Somerset County
- Use: Small vexillological symbol or pictogram in black and white showing the different uses of the flag
- Proportion: 2:3
- Adopted: 1694

= Flag of Somerset County, Maryland =

The Flag of Somerset County, Maryland, United States, consists of a flag of Great Britain with the head of a Native American in the center. The flag was adopted in 1694 after the county received a royal warrant from King William III of England to use the Union Jack as its flag. That flag was later adopted by the Kingdom of Great Britain in 1707.

== History ==
Somerset County was founded in the Province of Maryland in 1666 and was named after Mary Somerset, the sister-in-law of Cecil Calvert, 2nd Baron Baltimore. The county did not have a flag initially. In 1693, Charles Calvert, 3rd Baron Baltimore, commissioned the creation and design of a flag for the county.

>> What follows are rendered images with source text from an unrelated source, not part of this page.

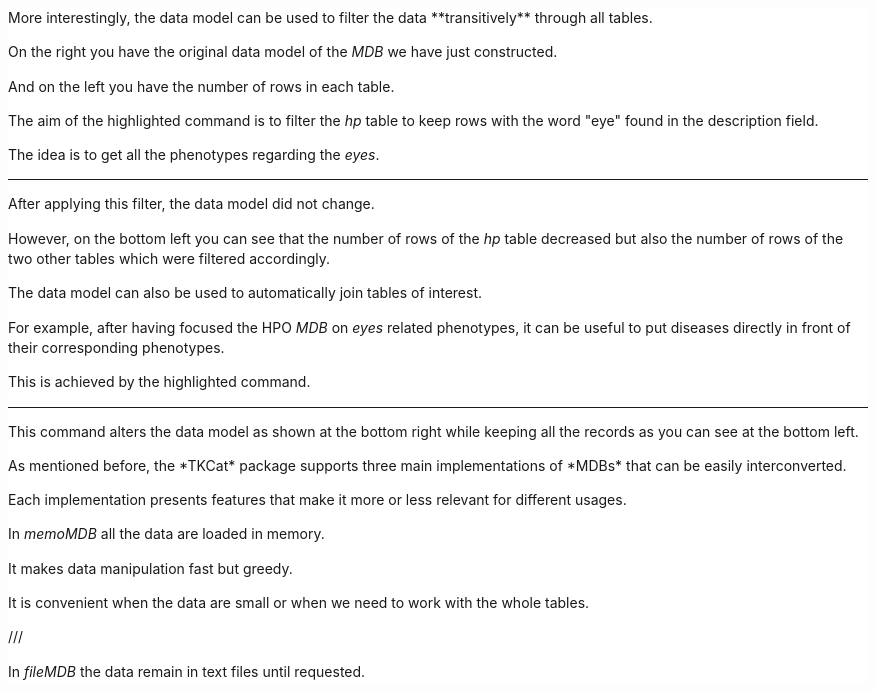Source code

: 

<filter>
More interestingly, the data model can be used to filter the data
**transitively** through all tables.

On the right you have the original data model of the *MDB* we have just
constructed.

And on the left you have the number of rows in each table.

The aim of the highlighted command is to filter the *hp* table to keep rows
with the word "eye" found in the description field.

The idea is to get all the phenotypes regarding the *eyes*.

***

After applying this filter, the data model did not change.

However, on the bottom left you can see that the number of rows
of the *hp* table
decreased but also the number of rows of the two other tables which
were filtered accordingly.
</filter>



<join>
The data model can also be used to automatically join tables of interest.

For example, after having focused the HPO *MDB* on *eyes* related phenotypes,
it can be useful to put diseases directly in front of their corresponding
phenotypes.

This is achieved by the highlighted command.

***

This command alters the data model as shown at the bottom right while keeping
all the records as you can see at the bottom left.
</join>



<implementations>
As mentioned before, the *TKCat* package supports three main implementations
of *MDBs* that can be easily interconverted.

Each implementation presents features that make it more or less relevant
for different usages.

In *memoMDB* all the data are loaded in memory.

It makes data manipulation fast but greedy.

It is convenient when the data are small or when we need to work with the whole
tables.

///

In *fileMDB* the data remain in text files until requested.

The following year, King William III of England granted Somerset County a royal warrant to use the "King's Colours" as their county flag. The King's Colours became the flag of Great Britain in 1707 but the Kings of England had used it as a personal flag to symbolise the personal Union of the Crowns of England and Scotland. The Indian in the center represented the local Native Americans who had a large number of settlements in the Somerset County area.

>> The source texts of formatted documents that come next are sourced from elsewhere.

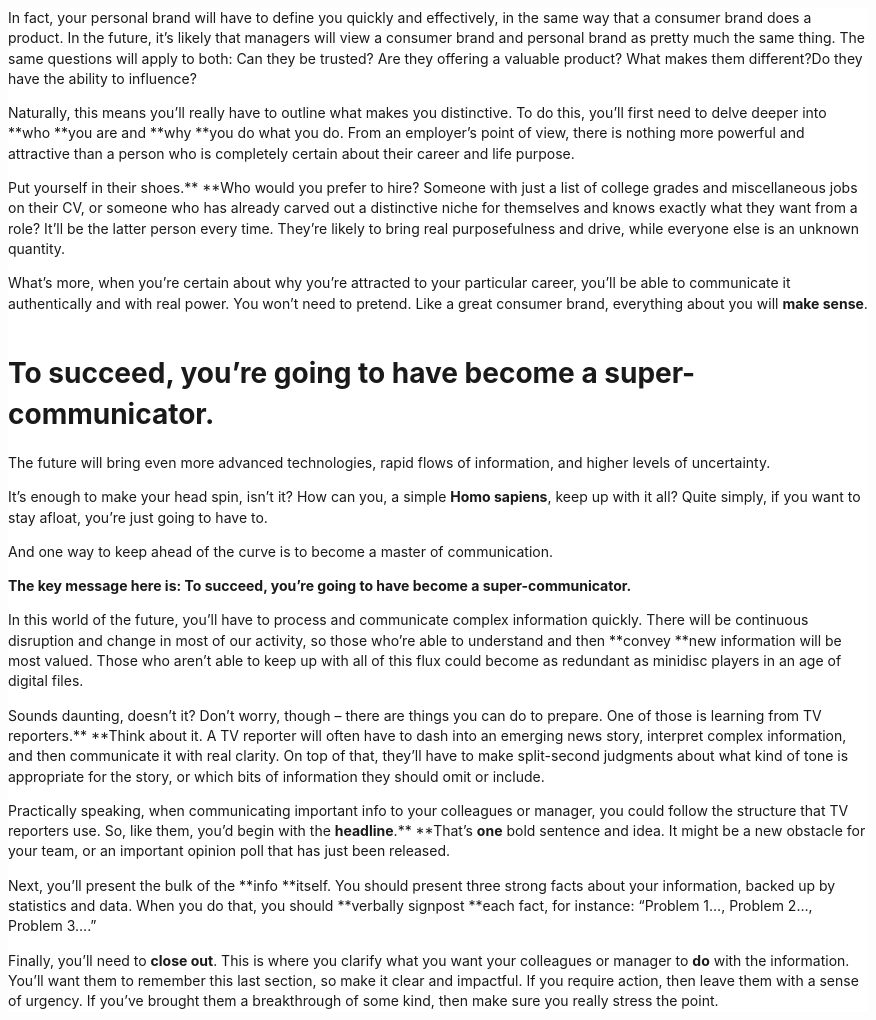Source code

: In fact, your personal brand will have to define you quickly and effectively, in the same way that a consumer brand does a product. In the future, it’s likely that managers will view a consumer brand and personal brand as pretty much the same thing. The same questions will apply to both: Can they be trusted? Are they offering a valuable product? What makes them different?Do they have the ability to influence?

Naturally, this means you’ll really have to outline what makes you distinctive. To do this, you’ll first need to delve deeper into **who **you are and **why **you do what you do. From an employer’s point of view, there is nothing more powerful and attractive than a person who is completely certain about their career and life purpose.

Put yourself in their shoes.** **Who would you prefer to hire? Someone with just a list of college grades and miscellaneous jobs on their CV, or someone who has already carved out a distinctive niche for themselves and knows exactly what they want from a role? It’ll be the latter person every time. They’re likely to bring real purposefulness and drive, while everyone else is an unknown quantity.

What’s more, when you’re certain about why you’re attracted to your particular career, you’ll be able to communicate it authentically and with real power. You won’t need to pretend. Like a great consumer brand, everything about you will **make sense**.

# To succeed, you’re going to have become a super-communicator.

The future will bring even more advanced technologies, rapid flows of information, and higher levels of uncertainty. 

It’s enough to make your head spin, isn’t it? How can you, a simple **Homo sapiens**, keep up with it all? Quite simply, if you want to stay afloat, you’re just going to have to. 

And one way to keep ahead of the curve is to become a master of communication.

**The key message here is: To succeed, you’re going to have become a super-communicator.**

In this world of the future, you’ll have to process and communicate complex information quickly. There will be continuous disruption and change in most of our activity, so those who’re able to understand and then **convey **new information will be most valued. Those who aren’t able to keep up with all of this flux could become as redundant as minidisc players in an age of digital files.

Sounds daunting, doesn’t it? Don’t worry, though – there are things you can do to prepare. One of those is learning from TV reporters.** **Think about it. A TV reporter will often have to dash into an emerging news story, interpret complex information, and then communicate it with real clarity. On top of that, they’ll have to make split-second judgments about what kind of tone is appropriate for the story, or which bits of information they should omit or include.

Practically speaking, when communicating important info to your colleagues or manager, you could follow the structure that TV reporters use. So, like them, you’d begin with the **headline**.** **That’s **one** bold sentence and idea. It might be a new obstacle for your team, or an important opinion poll that has just been released. 

Next, you’ll present the bulk of the **info **itself. You should present three strong facts about your information, backed up by statistics and data. When you do that, you should **verbally signpost **each fact, for instance: “Problem 1…, Problem 2…, Problem 3….”

Finally, you’ll need to **close out**. This is where you clarify what you want your colleagues or manager to **do** with the information. You’ll want them to remember this last section, so make it clear and impactful. If you require action, then leave them with a sense of urgency. If you’ve brought them a breakthrough of some kind, then make sure you really stress the point. 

On the year of the flag's adoption, the colonists in Somerset County started to use it as a naval ensign. In the following years, it appears that the flag fell into disuse. In 1958, members of the Olde Princess Anne Days Committee and some Somerset County Commissioners discovered a facsimile of the flag in the house of Joshua Miles, who permitted a reproduction to be created. Later, in the 1990s, the flag inspired the design of the flag of the University of Maryland as the Eastern Shore campus was located in Somerset County.